The Risks of Relying on the Cloud
Introduction
Cloud computing has been heralded as the future of IT, replacing a network of personal computers with massive server farms. This turns the future PC into a terminal connected to a central mainframe, the computing model of the 1950s. What are the risks of cloud computing?
Security
- Do you truly know if your data on the cloud has been compromised? And when the data is kept on a server, you may lose legal recourse to pursue the IT solution provider if information is lost or stolen. When you rent someone else's servers or pay to use space on the cloud, you are reliant upon their IT security and support personnel, as well as their willingness to inform you immediately when data is compromised.
- If you disaster recovery plan relies upon the same service provider who hosts your production data, you may want to consider another form of redundancy – such as a local copy of the data on a server you control. Otherwise, your backup is in the same place as your primary server; if one is compromised or unavailable, so might the other be.
- As Edward Snowden's revelations demonstrated, what is in the cloud isn't private, no matter how good the cloud service provider's IT security. After all, if the NSA has the files, they may share it or lose it.
New Vulnerabilities
- You become dependent upon external internet connections to access your data. If the internet connection for a company is lost but the LAN still functions, those working off of internal servers and personal computers can keep going. If everything is virtual, from your servers to your desktops, a lost network connection or simply excessive demand can cause all work to grind to a stop.
- Denial of service attacks against you or the data center shut you down. A DoS attack against your network or the cloud computing hub’s network could kill the lines of communication on which cloud computing is based.
Performance Considerations
- Moving data to a consolidated data center hosted by someone else introduces delays that do not occur if the information is stored locally.
- Even servers with adequate bandwidth could introduce delays when customers with higher priority use up most of the data center's bandwidth.
- Application hosting through the cloud may leave you dependent upon the software applications and versions the vendor chooses to make available. If you can control the software available, you may still be at the mercy of the vendor's maintenance schedule.
Financial Concerns
- Cloud computing is popular due to its on demand scalability. That is dependent upon the price sensitivity of the customer to the cost of more space and bandwidth.
- Moving software applications and data to the cloud does not eliminate the need for IT staff. You can and should have skilled IT professionals in charge of network security, maintaining your firewalls, looking for signs of data leaks within the organization, checking for viruses and unauthorized access and maintaining user permissions for access to the cloud.
- If the data center is located in another country, fluctuations in currency valuation could affect the price of the service. If you rely on a cloud service in your own country, you still face the risk that the cloud service of a smaller firm could be unavailable due to a natural disaster.

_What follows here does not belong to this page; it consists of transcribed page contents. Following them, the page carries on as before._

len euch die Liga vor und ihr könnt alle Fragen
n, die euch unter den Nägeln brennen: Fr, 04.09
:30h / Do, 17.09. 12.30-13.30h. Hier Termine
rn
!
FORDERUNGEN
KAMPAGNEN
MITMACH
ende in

- GNU founder Richard Stallman warns that free and low cost cloud computing structures will likely become much more expensive as people abandon purchased hardware and software. Once they are reliant on the cloud for data and software, they are forced to pay whatever rate the providers charge.
Legal Issues
- If the cloud server hosts any data outside of your country, the act of storing information elsewhere could be a violation of import/export restrictions on sensitive information.
- When your data is stored “in the cloud”, it probably resides on data in massive data centers. These data centers may be in your state, in another state or even in another country. If the data is backed up on servers in another country, that nation’s laws on information security, financial data protection and privacy policies could create problems if they conflict with your laws.
How Hybrid Cloud Solutions Adds to These Problems
Using private clouds offers the scalability, flexibility and simpler management promised by cloud computing without the business risks of outsourcing business processes. However, companies then must rely upon internal expertise or hired contractors to set up and maintain a private cloud.
Hybrid cloud models, using a private cloud for some applications and a cloud service provider for others, increases the complexity of the implementation.
If the private cloud is set up to prevent some information from being stored on someone else's servers, you need to put policies and practices in place to prevent it from inadvertently reaching a location it should not be and have plans on how to completely remove it in case it is saved to the public cloud.